Hurşid Banu Natevan Kimdir, Hayatı, Eserleri, Hakkında Bilgi

Hurşid Bânû Nâtevan (1830-1897) Azerbaycanlı kadın şair ve yönetici.

15 Ağustos 1830’da Karabağ’ın Şuşa şehrinde doğdu. Baba tarafından Karabağ’ın meşhur hâkimi İbrahim Halil Han’ın, anne tarafından Gence hâkimi Cevad Han’ın torunudur. Bundan dolayı halk arasında “Han Kızı” adıyla meşhur olmuştur.

Hurşid Bânû halası Gevher Hanım’ın yanında yetişti; özel hocalardan Arapça, Farsça öğrendi, dinî ve edebî ilimleri tahsil etti. Babası Mehdigulu Han’ın ölü­münden (1845) sonra Karabağ Hanlığfnın meşru vârisi olarak hanlığı yönetmeye başladı. Karabağ Hanlığı’nın hükmî şah­siyeti ve veraset meseleleriyle ilgili işle­riyle uğraşmak üzere gittiği Tiflis’te Rus yöneticilerin zihniyeti ve emelleri hakkın­da yakından bilgi edindi. Kendisini devam­lı göz altında bulunduran Ruslar’ın ter­tibiyle. Ruslar’ın hizmetinde bir general olan Dağıstanlı Hasay Han Üsmiyev’le ev­lendirildi (1850). Bu meselede Tiflis’te ta­nıştığı Mirza Feth Ali Ahundzâde’nin de rolü olduğu söylenmektedir. Hasay Han’­dan bir süre sonra ayrılarak (1860) Karabağlı bir seyyidle evlendi. Hayatının bü­yük bir kısmını Şuşa’da eşinin de teşvik ve desteğiyle daha çok hayır işleriyle uğraşa­rak geçiren Hurşid Bânû 2 Ekim 1897’de vefat etti. Şuşa’da “İmaret” adı verilen yerde defnedildi. Yoksullara ve muhtaç­lara yardım edip şefkat göstermesi halk arasındaki itibarını arttırmış, bu sebeple onun keramet sahibi olduğuna bile ina­nılmıştır. 6 km. uzaklıktaki îsâ Bulağı de­nilen yerden Şuşa’ya içme suyu getirmek için yaptırdığı kemer ve su yoluna halk “Han Kızı Bulağı” diyerek onun adını ebedîleştirmiştir.

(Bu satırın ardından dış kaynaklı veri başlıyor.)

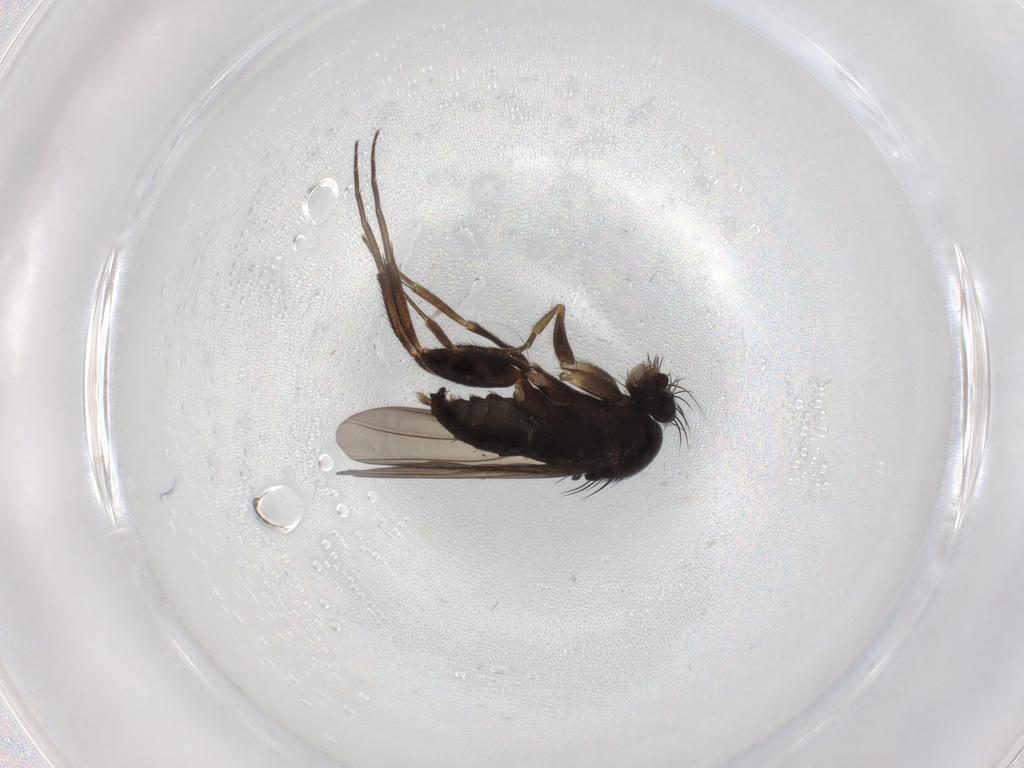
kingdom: Animalia
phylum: Arthropoda
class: Insecta
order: Diptera
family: Phoridae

İçinde bulunduğu siyasî ve içtimaî çev­re kadar şanssız ilk evliliği, oğlunun ve ikinci kocasının beklenmedik ölümleri Hurşid Bânû’yu çok sarsmış, bunlar onu içine kapalı, hayata karşı kötümser bir ta­vır almaya sürüklemiştir. Şiirlerinin en be­lirgin özelliği keder, ümitsizlik, hasret ve yaşadığı zamandan şikâyettir. Karabağ’ın Ruslar tarafından işgalinden sonra kadın çocuk demeden katledilen hanlık ailesi­nin ve perişan olan halkının acılarını, duy­duğu derin kaygı ve ümitsizliği şiirlerin­de ifade etmiştir.